■ Task item:
Count how many lines of the records contain the string "Stanisław", with case counting. Reply with the number alone.

■ Supplied material:
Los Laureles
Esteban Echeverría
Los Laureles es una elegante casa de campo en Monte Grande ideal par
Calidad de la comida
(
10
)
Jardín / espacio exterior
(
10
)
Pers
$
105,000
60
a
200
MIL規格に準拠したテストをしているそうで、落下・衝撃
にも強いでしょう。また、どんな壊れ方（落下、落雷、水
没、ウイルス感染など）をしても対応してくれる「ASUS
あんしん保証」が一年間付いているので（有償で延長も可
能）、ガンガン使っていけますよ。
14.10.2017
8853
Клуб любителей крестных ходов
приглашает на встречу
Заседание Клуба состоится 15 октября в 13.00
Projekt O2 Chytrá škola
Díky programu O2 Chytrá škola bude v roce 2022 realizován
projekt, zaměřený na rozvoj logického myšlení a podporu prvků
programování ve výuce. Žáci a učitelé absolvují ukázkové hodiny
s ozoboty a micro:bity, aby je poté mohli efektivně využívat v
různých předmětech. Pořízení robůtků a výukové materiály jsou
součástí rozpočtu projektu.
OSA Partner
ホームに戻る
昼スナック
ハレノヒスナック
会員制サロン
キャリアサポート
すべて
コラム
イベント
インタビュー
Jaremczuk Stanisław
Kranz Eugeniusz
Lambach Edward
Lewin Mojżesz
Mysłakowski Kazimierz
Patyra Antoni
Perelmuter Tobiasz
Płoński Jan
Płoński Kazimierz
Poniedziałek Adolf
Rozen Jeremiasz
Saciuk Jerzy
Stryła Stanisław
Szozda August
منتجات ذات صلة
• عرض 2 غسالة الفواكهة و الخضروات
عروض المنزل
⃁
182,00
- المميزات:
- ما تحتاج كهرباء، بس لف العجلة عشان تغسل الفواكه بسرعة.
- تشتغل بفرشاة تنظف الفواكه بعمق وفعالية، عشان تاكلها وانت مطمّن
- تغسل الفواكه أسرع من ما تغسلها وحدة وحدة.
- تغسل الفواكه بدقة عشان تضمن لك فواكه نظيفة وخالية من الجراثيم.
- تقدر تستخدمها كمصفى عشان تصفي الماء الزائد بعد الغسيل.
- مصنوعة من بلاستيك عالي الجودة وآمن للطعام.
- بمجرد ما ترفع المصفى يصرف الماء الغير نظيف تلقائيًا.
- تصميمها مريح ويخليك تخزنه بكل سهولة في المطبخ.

■ Final answer:
2